CNOOC to boost output by 18% over 3 years
China’s top offshore oil producer CNOOC Ltd said it aims to boost output by 18 percent over the next three years, after reporting stronger-than-expected 2014 profit on cost cuts and higher production.
CNOOC, China’s third largest oil company, plans to boost output to 513 million barrels of oil equivalent (BOE) in 2017, up more than 18 percent from 2014, chief financial officer Zhong Hua told reporters at its results briefing.
But cost cuts will also be a top priority as it braces for long-term oil price weakness. Last month, CNOOC said it planned to slash 2015 capital spending by 26-35 percent to 70 billion-80 billion yuan, while still trying to raise output by up to 15 percent to 495 million BOE.

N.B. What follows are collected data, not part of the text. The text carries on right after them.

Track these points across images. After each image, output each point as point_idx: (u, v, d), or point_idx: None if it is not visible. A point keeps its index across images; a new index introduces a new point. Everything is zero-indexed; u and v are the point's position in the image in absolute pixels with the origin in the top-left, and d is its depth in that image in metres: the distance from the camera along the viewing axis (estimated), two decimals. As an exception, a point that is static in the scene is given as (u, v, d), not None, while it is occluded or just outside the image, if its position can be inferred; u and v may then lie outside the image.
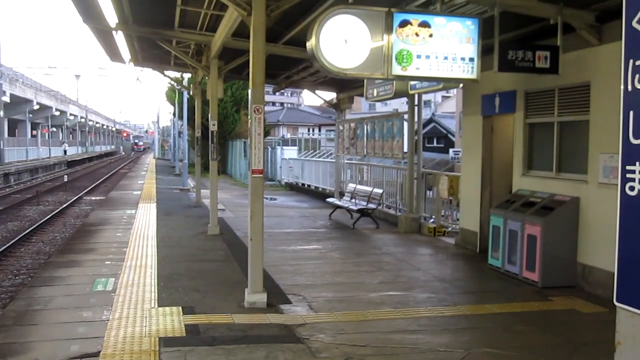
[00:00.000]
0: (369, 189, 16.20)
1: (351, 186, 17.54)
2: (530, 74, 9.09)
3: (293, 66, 16.18)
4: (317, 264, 10.55)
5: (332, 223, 15.92)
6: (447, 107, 69.87)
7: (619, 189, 3.10)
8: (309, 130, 61.44)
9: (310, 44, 7.50)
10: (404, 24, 7.78)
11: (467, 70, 8.10)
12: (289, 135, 53.64)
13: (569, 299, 8.38)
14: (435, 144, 57.75)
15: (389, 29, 7.71)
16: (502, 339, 6.67)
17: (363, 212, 15.17)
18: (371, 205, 15.30)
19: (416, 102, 14.65)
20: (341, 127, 19.85)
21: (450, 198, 13.79)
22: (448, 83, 11.33)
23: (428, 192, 15.33)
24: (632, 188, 3.04)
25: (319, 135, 53.10)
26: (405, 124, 15.04)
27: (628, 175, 3.06)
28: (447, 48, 7.98)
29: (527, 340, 6.66)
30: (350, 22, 7.52)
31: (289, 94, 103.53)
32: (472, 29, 8.09)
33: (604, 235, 8.62)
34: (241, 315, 7.20)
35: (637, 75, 2.97)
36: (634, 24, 3.09)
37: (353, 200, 16.31)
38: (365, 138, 17.34)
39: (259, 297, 7.55)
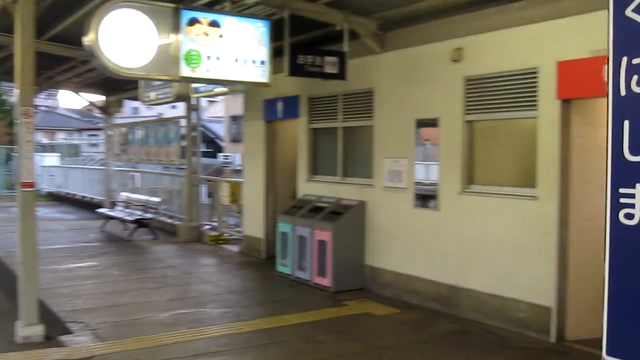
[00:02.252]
0: (144, 197, 15.31)
1: (124, 195, 16.48)
2: (315, 79, 9.05)
3: (57, 66, 14.70)
4: (96, 283, 9.57)
5: (106, 236, 14.76)
6: (214, 111, 69.60)
7: (608, 217, 2.63)
8: (68, 136, 57.58)
9: (88, 39, 6.65)
10: (192, 22, 7.25)
11: (259, 74, 7.79)
12: (45, 141, 49.66)
13: (362, 302, 8.46)
14: (204, 149, 57.23)
15: (176, 27, 7.13)
16: (308, 352, 6.46)
17: (139, 223, 14.27)
18: (148, 215, 14.45)
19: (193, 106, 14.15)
20: (111, 132, 18.62)
21: (233, 205, 13.49)
22: (236, 86, 10.97)
23: (208, 199, 14.88)
24: (629, 216, 2.54)
25: (81, 140, 49.92)
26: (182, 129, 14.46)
27: (623, 200, 2.56)
28: (238, 50, 7.59)
29: (333, 351, 6.51)
30: (134, 18, 6.80)
31: (45, 96, 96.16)
32: (262, 30, 7.79)
33: (390, 237, 8.87)
34: (14, 353, 6.13)
35: (635, 77, 2.53)
36: (629, 13, 2.62)
37: (128, 210, 15.31)
38: (138, 143, 16.39)
39: (35, 330, 6.52)
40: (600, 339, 6.63)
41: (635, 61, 2.52)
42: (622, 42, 2.58)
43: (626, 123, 2.57)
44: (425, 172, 8.39)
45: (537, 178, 6.86)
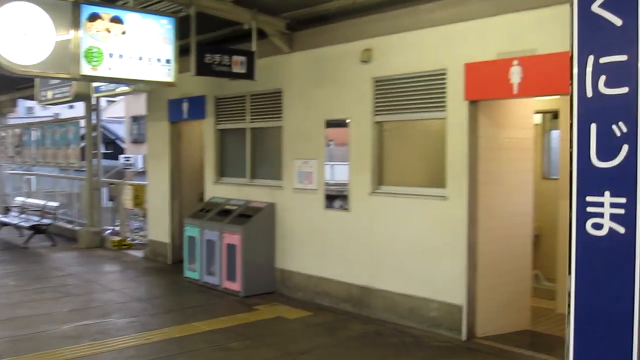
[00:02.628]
0: (41, 202, 14.56)
1: (19, 200, 15.65)
2: (222, 78, 8.86)
3: (-59, 62, 13.74)
4: (-11, 295, 8.98)
5: (-1, 243, 13.95)
6: (113, 112, 67.55)
7: (574, 227, 2.41)
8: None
9: (-22, 34, 6.22)
10: (93, 17, 6.90)
11: (164, 73, 7.53)
12: None
13: (273, 306, 8.32)
14: (104, 150, 55.35)
15: (76, 23, 6.77)
16: (220, 361, 6.27)
17: (36, 229, 13.54)
18: (45, 221, 13.75)
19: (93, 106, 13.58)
20: (3, 134, 17.66)
21: (136, 208, 13.04)
22: (140, 86, 10.58)
23: (110, 202, 14.34)
24: (597, 226, 2.30)
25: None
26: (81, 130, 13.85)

CNOOC reported net profit of $9.69 billion for last year, up 6.5 percent year on year, as cost cuts, lower tax payment and higher output helped offset the slide in global oil prices.
The clampdown on CNOOC’s costs echoes moves by Chinese oil majors PetroChina and Sinopec Corp. Oil prices have skidded about 50 percent since June, and a government-led probe into graft in the state sector has added to pressure to rein in spending.
CNOOC sold some ageing conventional natural gas assets in Canada last year, and took an asset impairment of 4.1 billion yuan in 2014 on some of its projects in Canada, Gulf of Mexico and Britain.
The Chinese company is also looking for overseas acquisition opportunities as part of its long-term expansion strategy, Wang told reporters. But it will be more flexible in making acquisitions, such as using shares instead of cash only. CNOOC attributed its 2014 profit rise in part to a 6 percent decrease in production costs to $42.3 per BOE last year.